⟨
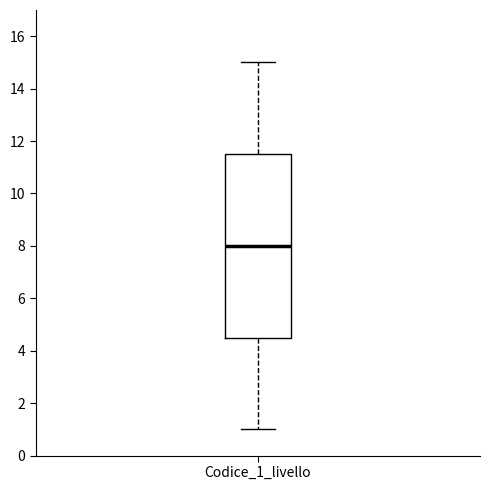

Transcribe this box plot: give where the median line is, the range the box spans, and where the two whiskers end, as read against the y-axis. The values are not printed on the chart, so give them approximately, as read against the axis.

median 8.0, box 4.6 to 11.6, whiskers 1.0 to 15.0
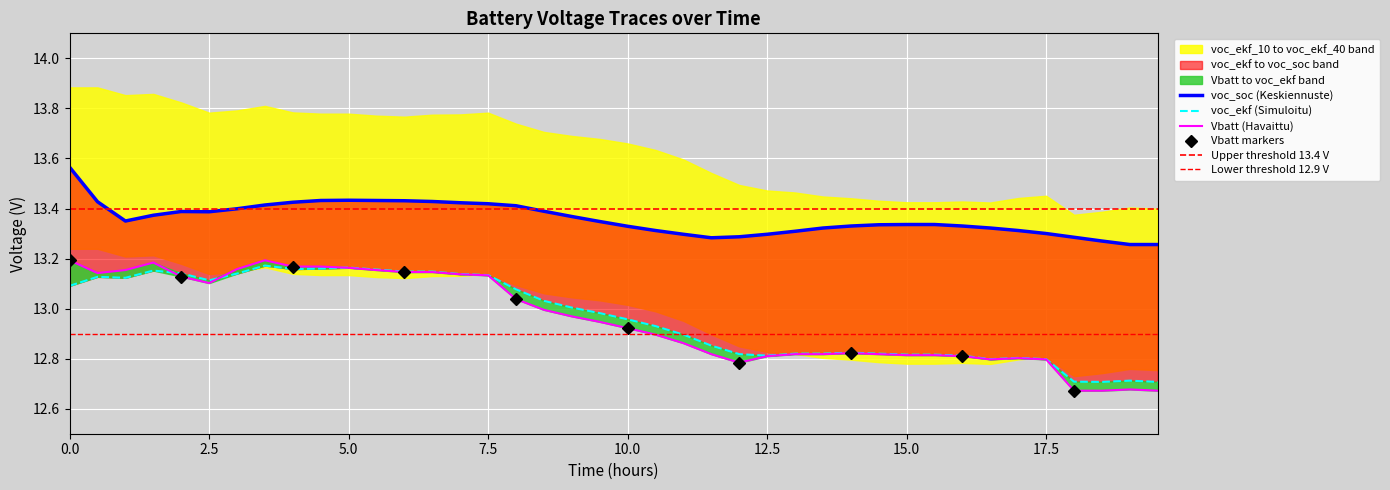

Which category has the lowest value in the voc_ekf series?

18.5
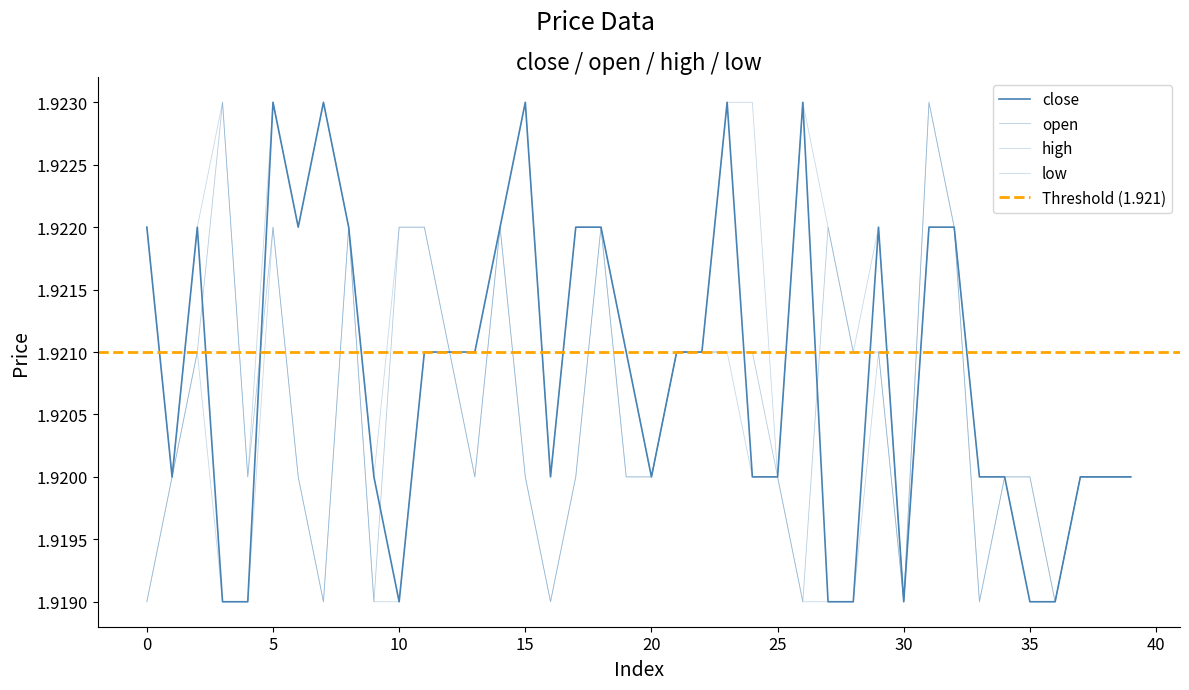

What is the value of the high point at the 28th from the left?

1.9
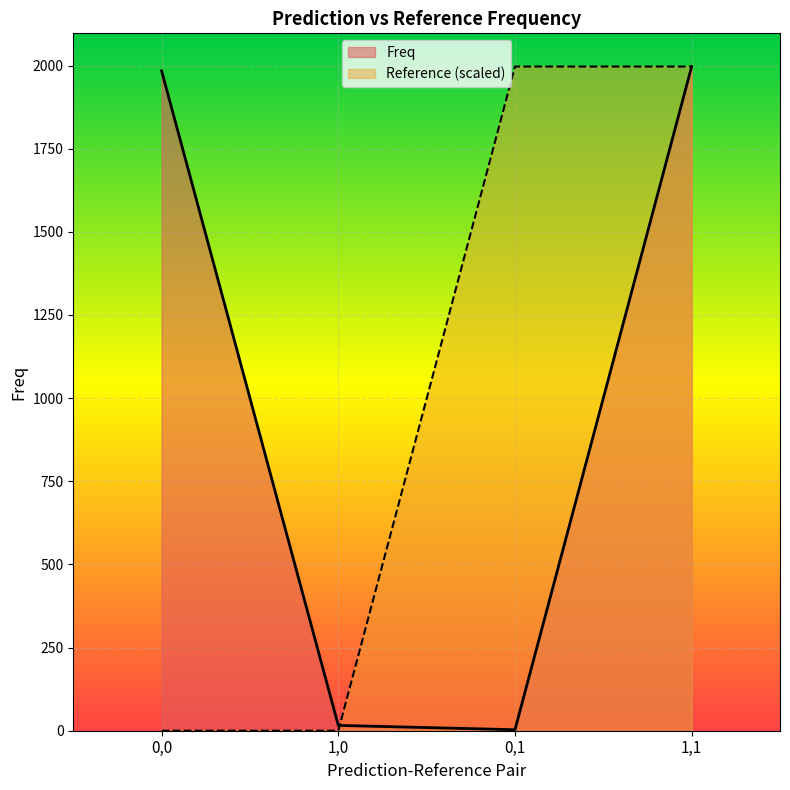

True or false: Reference has more than 0 points higher than both neighbors.

False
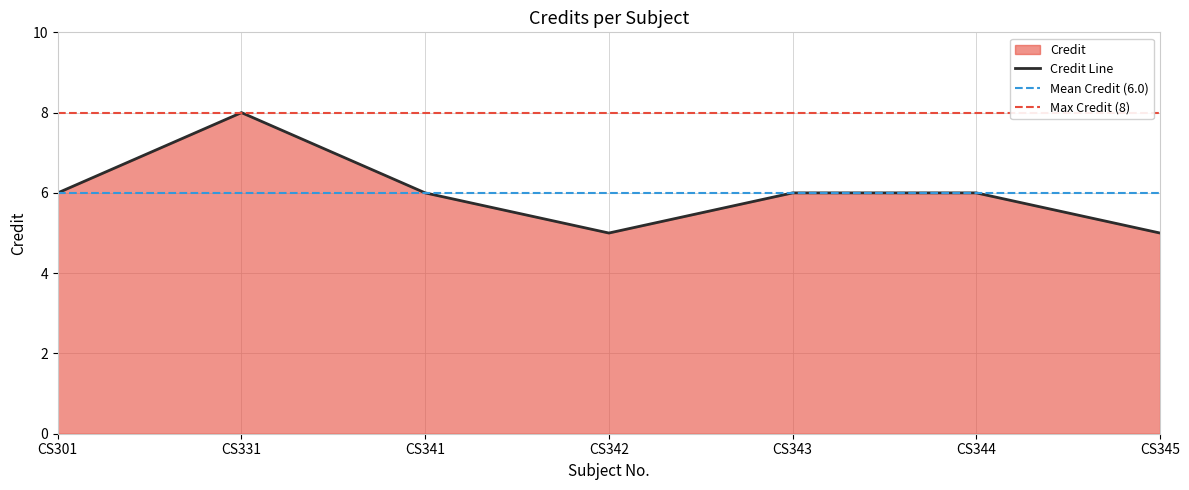

Rank the categories by value from highest to lowest.

CS331, CS301, CS341, CS343, CS344, CS342, CS345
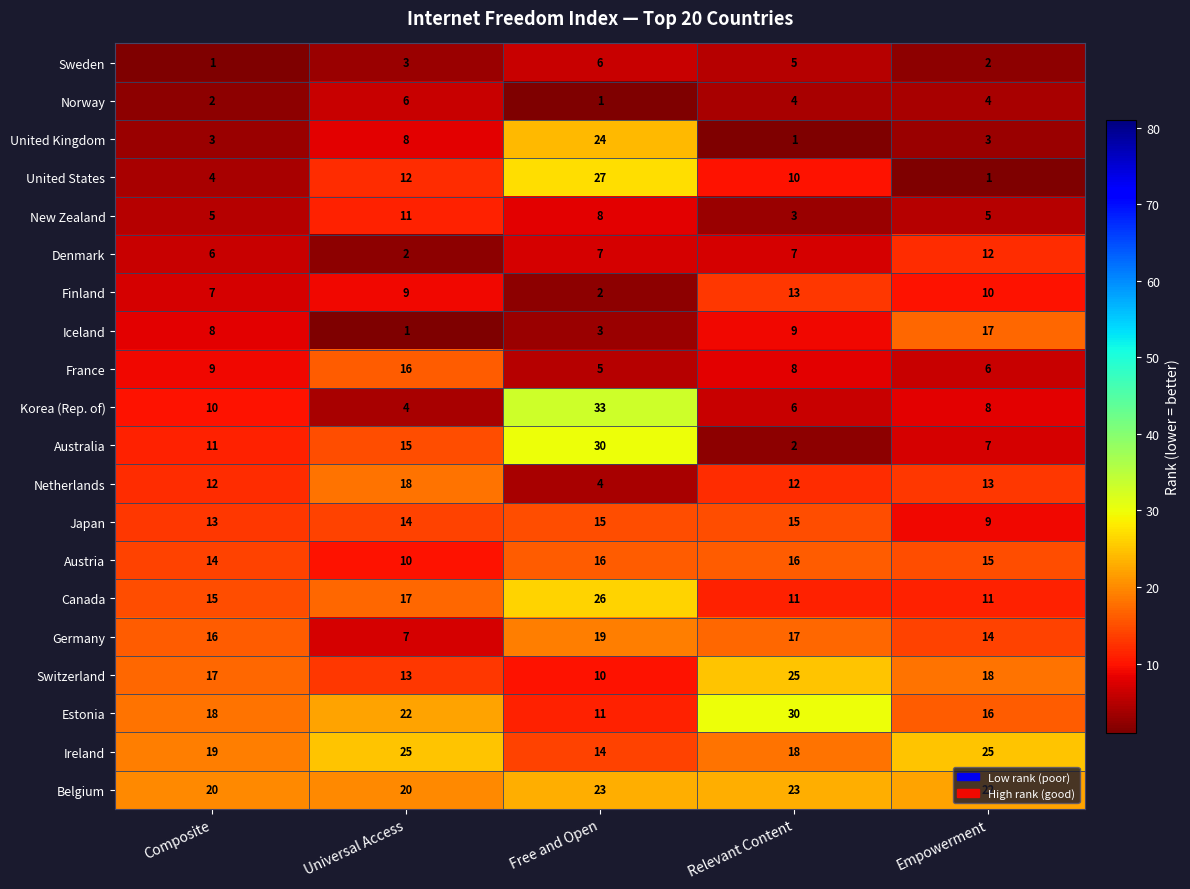

Which series has the largest total across all categories?

Belgium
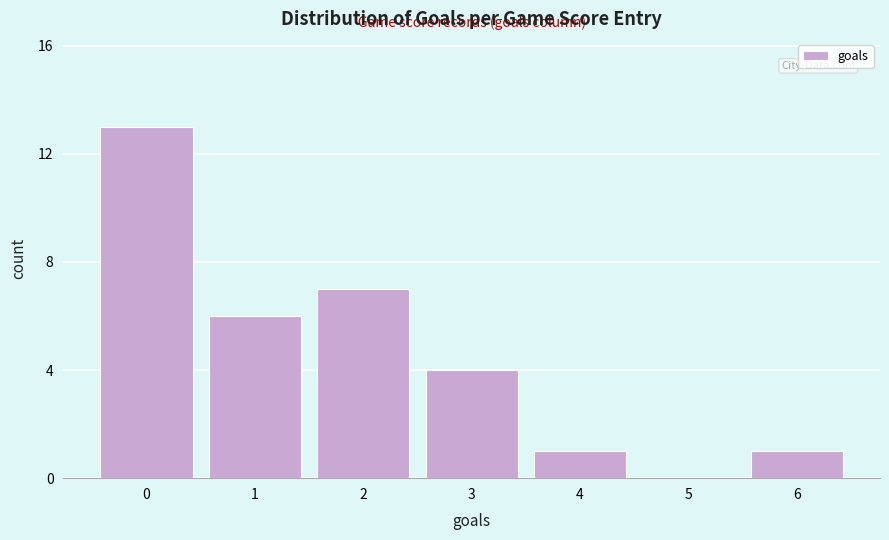

Reading left to right, what are all the values shown in this chart?

0=13	1=6	2=7	3=4	4=1	5=0	6=1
⟩
▶ WORK INSTRUCTION:
Rewrite the lines above as a numbered list, omitting the blank lines and the pictures.

▶ WRITTEN ANSWER:
1. Transcribe this box plot: give where the median line is, the range the box spans, and where the two whiskers end, as read against the y-axis. The values are not printed on the chart, so give them approximately, as read against the axis.
2. median 8.0, box 4.6 to 11.6, whiskers 1.0 to 15.0
3. Which category has the lowest value in the voc_ekf series?
4. 18.5
5. What is the value of the high point at the 28th from the left?
6. 1.9
7. True or false: Reference has more than 0 points higher than both neighbors.
8. False
9. Rank the categories by value from highest to lowest.
10. CS331, CS301, CS341, CS343, CS344, CS342, CS345
11. Which series has the largest total across all categories?
12. Belgium
13. Reading left to right, what are all the values shown in this chart?
14. 0=13	1=6	2=7	3=4	4=1	5=0	6=1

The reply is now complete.